Worksheet

Question 1

A power law fluid is flowing in a cylindrical pipe driven by a pressure gradient of ∆𝑃⁄𝐿. The flow is occurring in the z direction, with the shear stress thus being the result of a velocity gradient in the r direction:

\[ \tau = k \frac{\partial u_z}{\partial r}\left| \frac{\partial u_z}{\partial r} \right|^{n-1} \]

Use a force/momentum balance to calculate the velocity profile as a function of the power law exponent n.

Plot these results in order to see how the velocity profile is influenced by changes in the rheology, especially as it goes from shear thinning to shear thickening.

Question 2

Assume that a soil flow can be approximated as a Bingham plastic. Consider a layer of soil on a slope which can be assumed to be infinitely wide and long. The layer is 1 m thick and is at an angle of 30° from the horizontal. Assume that it is initially at its angle of repose, which implies that the yield stress is just able to balance the gravitational force down the slope. After heavy rain the yield stress of the material decreases by 20%.

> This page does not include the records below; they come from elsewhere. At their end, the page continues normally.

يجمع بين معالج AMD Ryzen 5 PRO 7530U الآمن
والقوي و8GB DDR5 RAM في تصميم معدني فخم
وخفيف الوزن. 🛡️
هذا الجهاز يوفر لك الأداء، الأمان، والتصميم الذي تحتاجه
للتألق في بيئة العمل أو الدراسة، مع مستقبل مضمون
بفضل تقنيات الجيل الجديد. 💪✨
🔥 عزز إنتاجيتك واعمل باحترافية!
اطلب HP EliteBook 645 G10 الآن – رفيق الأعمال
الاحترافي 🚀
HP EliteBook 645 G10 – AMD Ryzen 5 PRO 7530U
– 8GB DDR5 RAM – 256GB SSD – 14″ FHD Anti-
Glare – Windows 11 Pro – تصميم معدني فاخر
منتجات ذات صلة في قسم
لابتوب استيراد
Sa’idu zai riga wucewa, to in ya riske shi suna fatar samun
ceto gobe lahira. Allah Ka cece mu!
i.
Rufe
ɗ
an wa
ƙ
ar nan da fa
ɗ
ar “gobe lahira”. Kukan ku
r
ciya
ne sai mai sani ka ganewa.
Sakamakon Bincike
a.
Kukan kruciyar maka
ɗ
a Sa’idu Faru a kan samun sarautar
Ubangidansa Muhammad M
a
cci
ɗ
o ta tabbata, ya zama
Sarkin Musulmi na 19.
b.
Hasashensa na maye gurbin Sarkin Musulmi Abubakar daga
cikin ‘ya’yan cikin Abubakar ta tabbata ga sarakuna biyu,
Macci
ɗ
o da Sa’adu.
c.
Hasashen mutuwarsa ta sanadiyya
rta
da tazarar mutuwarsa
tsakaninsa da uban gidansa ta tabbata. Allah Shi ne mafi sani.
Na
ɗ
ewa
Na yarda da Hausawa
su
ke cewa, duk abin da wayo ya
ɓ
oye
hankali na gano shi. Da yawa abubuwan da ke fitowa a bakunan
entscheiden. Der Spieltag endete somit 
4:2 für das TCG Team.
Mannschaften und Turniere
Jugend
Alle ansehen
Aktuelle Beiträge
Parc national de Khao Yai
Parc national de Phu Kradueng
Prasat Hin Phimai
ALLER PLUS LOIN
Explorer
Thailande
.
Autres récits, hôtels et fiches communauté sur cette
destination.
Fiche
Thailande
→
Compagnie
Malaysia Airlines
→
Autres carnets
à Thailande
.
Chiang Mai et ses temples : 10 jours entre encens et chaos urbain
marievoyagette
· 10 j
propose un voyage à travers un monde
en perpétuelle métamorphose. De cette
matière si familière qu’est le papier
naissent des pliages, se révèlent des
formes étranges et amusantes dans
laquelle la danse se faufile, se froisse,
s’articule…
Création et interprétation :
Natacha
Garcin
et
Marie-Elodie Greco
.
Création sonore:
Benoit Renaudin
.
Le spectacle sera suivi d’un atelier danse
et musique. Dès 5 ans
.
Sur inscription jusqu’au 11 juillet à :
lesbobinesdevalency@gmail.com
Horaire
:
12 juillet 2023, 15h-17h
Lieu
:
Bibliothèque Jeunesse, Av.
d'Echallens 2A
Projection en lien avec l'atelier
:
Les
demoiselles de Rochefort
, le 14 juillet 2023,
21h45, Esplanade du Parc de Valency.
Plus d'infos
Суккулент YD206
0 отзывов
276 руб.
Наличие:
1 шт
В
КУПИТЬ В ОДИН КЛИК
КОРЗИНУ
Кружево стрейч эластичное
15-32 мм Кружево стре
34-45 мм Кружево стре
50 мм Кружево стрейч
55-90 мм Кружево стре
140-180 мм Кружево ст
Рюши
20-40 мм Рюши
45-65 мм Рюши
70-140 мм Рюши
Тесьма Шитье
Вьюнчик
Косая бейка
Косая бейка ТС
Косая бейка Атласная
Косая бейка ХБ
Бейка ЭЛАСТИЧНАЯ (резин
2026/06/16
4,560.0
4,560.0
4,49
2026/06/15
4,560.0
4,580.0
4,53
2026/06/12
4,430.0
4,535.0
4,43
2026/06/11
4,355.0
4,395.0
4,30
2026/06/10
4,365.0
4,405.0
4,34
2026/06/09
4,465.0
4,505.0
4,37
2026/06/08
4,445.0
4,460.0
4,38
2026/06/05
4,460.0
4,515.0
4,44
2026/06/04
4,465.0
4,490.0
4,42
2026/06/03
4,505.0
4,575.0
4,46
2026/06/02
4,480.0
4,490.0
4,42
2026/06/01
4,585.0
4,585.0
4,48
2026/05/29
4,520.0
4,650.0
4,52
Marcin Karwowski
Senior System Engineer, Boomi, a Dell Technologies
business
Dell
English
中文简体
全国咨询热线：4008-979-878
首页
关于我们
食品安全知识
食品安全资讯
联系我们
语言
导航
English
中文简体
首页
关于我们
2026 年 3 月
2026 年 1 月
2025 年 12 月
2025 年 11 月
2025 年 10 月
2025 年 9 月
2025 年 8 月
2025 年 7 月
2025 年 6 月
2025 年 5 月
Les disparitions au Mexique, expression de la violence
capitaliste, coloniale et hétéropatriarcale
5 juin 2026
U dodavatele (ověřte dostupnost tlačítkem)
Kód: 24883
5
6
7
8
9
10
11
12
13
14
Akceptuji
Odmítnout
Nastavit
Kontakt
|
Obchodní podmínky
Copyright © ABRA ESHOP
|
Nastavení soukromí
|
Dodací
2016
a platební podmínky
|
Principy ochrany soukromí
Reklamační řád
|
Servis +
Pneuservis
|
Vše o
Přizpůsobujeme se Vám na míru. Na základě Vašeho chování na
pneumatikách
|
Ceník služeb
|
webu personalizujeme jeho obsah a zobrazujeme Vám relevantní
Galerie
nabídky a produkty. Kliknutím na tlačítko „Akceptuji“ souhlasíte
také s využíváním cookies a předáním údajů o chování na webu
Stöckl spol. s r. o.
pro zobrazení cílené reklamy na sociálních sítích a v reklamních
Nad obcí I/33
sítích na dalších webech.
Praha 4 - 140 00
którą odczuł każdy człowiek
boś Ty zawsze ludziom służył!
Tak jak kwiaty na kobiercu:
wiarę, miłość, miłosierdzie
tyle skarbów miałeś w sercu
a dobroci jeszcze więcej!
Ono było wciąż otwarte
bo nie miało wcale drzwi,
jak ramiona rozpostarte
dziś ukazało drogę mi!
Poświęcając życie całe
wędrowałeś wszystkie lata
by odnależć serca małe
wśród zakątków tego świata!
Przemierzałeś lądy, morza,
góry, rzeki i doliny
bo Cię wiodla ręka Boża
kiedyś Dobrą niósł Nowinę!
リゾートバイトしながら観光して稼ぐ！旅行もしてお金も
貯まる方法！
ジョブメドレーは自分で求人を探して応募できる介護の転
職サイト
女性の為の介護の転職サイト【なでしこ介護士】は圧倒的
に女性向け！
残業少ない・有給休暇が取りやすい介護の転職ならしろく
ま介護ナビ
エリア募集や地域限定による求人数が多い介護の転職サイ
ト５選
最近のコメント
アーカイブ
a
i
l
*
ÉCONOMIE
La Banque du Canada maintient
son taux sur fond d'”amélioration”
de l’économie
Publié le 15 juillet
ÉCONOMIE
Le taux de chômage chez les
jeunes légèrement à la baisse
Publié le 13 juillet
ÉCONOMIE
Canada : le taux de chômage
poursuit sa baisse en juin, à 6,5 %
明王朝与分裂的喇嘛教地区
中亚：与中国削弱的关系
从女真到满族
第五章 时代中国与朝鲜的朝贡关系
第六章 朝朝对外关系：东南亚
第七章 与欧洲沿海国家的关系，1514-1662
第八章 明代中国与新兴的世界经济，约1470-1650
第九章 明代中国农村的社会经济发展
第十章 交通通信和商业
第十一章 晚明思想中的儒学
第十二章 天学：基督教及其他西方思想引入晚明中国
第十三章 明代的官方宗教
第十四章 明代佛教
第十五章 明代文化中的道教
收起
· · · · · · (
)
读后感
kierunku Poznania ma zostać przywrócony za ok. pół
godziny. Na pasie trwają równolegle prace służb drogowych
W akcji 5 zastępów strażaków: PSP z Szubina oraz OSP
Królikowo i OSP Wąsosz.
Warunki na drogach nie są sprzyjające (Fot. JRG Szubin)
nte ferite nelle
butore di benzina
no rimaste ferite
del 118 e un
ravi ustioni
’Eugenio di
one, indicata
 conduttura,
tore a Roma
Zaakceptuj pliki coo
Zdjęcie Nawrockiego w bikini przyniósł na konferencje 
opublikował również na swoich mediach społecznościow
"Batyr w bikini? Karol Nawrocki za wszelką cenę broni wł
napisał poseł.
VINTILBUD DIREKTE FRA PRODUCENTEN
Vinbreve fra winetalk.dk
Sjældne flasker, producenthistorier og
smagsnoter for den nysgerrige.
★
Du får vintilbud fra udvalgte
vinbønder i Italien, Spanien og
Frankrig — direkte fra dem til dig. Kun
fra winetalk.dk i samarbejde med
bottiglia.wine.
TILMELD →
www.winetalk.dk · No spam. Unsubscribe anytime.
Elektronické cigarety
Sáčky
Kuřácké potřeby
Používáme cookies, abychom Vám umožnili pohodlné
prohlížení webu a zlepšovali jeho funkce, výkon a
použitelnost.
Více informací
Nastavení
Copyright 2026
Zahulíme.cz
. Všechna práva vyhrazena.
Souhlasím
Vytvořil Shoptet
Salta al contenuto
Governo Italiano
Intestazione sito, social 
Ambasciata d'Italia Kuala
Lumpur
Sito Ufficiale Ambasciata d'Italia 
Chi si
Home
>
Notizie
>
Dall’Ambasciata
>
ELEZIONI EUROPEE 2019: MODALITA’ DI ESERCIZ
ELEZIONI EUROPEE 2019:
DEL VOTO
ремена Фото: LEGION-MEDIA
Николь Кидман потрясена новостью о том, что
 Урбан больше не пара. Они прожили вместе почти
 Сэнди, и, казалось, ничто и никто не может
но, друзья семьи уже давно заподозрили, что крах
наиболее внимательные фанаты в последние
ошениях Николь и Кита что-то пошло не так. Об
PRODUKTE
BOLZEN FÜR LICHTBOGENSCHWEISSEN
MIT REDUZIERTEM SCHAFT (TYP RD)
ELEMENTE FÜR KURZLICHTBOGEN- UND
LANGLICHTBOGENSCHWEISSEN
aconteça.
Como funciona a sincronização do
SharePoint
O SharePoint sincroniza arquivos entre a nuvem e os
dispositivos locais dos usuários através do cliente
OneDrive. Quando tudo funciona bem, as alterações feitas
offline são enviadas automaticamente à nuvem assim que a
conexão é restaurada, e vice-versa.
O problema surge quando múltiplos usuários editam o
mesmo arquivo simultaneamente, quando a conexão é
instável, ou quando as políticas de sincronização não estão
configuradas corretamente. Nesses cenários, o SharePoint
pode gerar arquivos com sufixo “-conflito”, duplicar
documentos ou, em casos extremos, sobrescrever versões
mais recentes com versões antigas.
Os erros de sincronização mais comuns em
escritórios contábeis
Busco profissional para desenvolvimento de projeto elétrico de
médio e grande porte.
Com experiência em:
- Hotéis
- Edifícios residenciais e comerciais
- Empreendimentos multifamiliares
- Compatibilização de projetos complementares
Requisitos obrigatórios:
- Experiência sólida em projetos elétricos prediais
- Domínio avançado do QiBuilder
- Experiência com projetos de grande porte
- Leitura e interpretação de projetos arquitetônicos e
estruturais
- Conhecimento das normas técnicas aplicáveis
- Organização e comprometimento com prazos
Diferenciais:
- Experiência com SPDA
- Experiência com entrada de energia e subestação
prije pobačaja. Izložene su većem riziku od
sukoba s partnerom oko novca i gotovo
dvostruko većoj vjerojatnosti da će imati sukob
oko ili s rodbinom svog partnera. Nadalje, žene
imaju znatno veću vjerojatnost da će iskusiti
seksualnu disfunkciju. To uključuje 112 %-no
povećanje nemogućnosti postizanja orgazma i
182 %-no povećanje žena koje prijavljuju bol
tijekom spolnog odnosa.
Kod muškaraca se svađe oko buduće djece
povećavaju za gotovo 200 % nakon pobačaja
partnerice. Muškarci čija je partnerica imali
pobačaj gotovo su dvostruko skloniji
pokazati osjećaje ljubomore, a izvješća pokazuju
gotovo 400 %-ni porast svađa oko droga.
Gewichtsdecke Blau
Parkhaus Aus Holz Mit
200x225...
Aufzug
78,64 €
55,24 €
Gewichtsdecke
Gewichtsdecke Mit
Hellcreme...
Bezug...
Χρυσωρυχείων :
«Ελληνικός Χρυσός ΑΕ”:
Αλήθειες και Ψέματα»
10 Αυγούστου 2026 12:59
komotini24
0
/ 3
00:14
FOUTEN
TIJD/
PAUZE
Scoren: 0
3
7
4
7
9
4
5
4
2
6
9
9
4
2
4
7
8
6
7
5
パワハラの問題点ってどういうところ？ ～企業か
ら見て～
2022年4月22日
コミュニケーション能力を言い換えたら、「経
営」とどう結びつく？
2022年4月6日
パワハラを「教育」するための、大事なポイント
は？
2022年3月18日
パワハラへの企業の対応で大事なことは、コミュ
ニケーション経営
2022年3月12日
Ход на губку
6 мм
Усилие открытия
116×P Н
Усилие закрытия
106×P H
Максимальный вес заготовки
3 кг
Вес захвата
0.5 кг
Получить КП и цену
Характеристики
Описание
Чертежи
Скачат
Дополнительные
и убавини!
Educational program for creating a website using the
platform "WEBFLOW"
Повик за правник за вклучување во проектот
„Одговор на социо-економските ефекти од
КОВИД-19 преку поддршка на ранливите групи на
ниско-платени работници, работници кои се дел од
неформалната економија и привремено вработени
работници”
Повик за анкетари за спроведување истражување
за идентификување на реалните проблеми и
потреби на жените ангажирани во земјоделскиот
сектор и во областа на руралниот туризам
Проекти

Assuming that the \(𝜇_∞\) = 100𝑃𝑎. 𝑠, what is the maximum velocity that the slide achieves down the slope?

Question 3

Derive a finite difference approximation for the strain-rate tensor and use this as the basis for an approximation of the turbulent eddy viscosity using the Smagorinsky model.

Optional: Implement the turbulent eddy viscosity within the simulator developed in the earlier lecture and thus produce an LES simulator. Use the velocities from the previous time step in this calculation.